[[ Records for processing, beginning ]]
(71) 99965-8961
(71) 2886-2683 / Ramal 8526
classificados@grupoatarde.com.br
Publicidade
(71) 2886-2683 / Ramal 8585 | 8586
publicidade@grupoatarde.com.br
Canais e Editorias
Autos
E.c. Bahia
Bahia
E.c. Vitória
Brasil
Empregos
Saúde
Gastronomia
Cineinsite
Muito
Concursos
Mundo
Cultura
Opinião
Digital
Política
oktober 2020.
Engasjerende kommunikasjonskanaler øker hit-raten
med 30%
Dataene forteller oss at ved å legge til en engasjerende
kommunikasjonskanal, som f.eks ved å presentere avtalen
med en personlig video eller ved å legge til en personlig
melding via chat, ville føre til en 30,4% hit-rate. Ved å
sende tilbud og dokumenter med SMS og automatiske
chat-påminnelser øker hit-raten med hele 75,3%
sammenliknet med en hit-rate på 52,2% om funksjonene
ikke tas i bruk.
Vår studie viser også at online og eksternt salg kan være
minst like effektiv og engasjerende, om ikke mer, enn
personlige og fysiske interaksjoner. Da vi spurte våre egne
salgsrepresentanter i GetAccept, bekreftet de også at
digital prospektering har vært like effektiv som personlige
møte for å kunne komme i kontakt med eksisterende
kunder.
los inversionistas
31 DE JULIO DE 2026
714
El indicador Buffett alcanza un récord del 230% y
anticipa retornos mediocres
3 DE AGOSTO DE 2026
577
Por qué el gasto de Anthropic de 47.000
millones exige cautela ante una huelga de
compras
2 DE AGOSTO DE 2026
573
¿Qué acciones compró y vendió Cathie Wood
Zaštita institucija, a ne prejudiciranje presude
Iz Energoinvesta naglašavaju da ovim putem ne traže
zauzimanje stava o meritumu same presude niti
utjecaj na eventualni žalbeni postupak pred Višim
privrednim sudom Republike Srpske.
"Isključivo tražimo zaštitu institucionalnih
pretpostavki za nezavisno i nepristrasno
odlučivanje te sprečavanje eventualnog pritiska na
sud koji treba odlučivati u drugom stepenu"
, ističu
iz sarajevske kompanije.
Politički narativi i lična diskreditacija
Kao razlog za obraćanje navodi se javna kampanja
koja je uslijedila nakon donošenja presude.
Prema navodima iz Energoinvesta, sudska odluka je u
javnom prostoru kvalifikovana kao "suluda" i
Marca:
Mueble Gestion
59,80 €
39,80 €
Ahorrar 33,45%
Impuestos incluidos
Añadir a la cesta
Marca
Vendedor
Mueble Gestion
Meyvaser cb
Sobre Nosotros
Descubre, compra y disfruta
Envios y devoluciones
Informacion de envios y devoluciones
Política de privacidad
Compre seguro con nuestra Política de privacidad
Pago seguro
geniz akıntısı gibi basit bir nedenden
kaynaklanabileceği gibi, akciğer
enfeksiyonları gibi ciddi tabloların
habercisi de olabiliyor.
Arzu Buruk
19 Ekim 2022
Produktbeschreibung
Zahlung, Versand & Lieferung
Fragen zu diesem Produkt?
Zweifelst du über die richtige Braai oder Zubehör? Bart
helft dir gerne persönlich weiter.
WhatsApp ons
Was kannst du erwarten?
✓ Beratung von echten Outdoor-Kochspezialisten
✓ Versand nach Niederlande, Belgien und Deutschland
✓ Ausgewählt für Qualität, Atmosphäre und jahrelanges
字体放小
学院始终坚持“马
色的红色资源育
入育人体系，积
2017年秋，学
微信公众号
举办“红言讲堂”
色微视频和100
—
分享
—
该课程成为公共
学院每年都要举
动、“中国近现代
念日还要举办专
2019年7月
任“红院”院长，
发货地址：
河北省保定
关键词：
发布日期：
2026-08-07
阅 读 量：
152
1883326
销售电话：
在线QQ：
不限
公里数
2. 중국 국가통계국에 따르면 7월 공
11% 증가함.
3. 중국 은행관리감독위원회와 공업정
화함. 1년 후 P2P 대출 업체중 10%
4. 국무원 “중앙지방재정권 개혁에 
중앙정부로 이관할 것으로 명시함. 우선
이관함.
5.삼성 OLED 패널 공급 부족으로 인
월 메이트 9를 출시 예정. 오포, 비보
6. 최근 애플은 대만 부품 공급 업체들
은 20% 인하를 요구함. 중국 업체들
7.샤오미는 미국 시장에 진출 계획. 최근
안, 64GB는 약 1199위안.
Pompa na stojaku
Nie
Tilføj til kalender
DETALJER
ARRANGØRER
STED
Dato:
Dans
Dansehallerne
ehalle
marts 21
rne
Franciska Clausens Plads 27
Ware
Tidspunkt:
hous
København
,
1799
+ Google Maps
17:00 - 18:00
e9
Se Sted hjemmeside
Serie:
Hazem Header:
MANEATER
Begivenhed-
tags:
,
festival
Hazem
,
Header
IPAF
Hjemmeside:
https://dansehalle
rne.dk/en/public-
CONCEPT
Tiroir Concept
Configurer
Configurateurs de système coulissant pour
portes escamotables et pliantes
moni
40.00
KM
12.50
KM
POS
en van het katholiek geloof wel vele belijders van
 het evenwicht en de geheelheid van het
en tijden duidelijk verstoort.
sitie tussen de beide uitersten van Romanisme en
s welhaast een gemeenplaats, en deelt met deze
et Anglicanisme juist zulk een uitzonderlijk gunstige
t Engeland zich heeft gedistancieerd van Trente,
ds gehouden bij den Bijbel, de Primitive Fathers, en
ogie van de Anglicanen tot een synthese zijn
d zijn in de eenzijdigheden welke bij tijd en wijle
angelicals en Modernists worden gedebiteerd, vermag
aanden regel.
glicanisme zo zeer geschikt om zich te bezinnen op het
[[ Records for processing, end ]]
* _Task to complete_:
Please rewrite the material from its beginning through the line with "Zaštita institucija, a", swapping "GetAccept" for "selskapet" and leaving everything else unchanged. Give only those lines.

* _Response below_:
(71) 99965-8961
(71) 2886-2683 / Ramal 8526
classificados@grupoatarde.com.br
Publicidade
(71) 2886-2683 / Ramal 8585 | 8586
publicidade@grupoatarde.com.br
Canais e Editorias
Autos
E.c. Bahia
Bahia
E.c. Vitória
Brasil
Empregos
Saúde
Gastronomia
Cineinsite
Muito
Concursos
Mundo
Cultura
Opinião
Digital
Política
oktober 2020.
Engasjerende kommunikasjonskanaler øker hit-raten
med 30%
Dataene forteller oss at ved å legge til en engasjerende
kommunikasjonskanal, som f.eks ved å presentere avtalen
med en personlig video eller ved å legge til en personlig
melding via chat, ville føre til en 30,4% hit-rate. Ved å
sende tilbud og dokumenter med SMS og automatiske
chat-påminnelser øker hit-raten med hele 75,3%
sammenliknet med en hit-rate på 52,2% om funksjonene
ikke tas i bruk.
Vår studie viser også at online og eksternt salg kan være
minst like effektiv og engasjerende, om ikke mer, enn
personlige og fysiske interaksjoner. Da vi spurte våre egne
salgsrepresentanter i selskapet, bekreftet de også at
digital prospektering har vært like effektiv som personlige
møte for å kunne komme i kontakt med eksisterende
kunder.
los inversionistas
31 DE JULIO DE 2026
714
El indicador Buffett alcanza un récord del 230% y
anticipa retornos mediocres
3 DE AGOSTO DE 2026
577
Por qué el gasto de Anthropic de 47.000
millones exige cautela ante una huelga de
compras
2 DE AGOSTO DE 2026
573
¿Qué acciones compró y vendió Cathie Wood
Zaštita institucija, a ne prejudiciranje presude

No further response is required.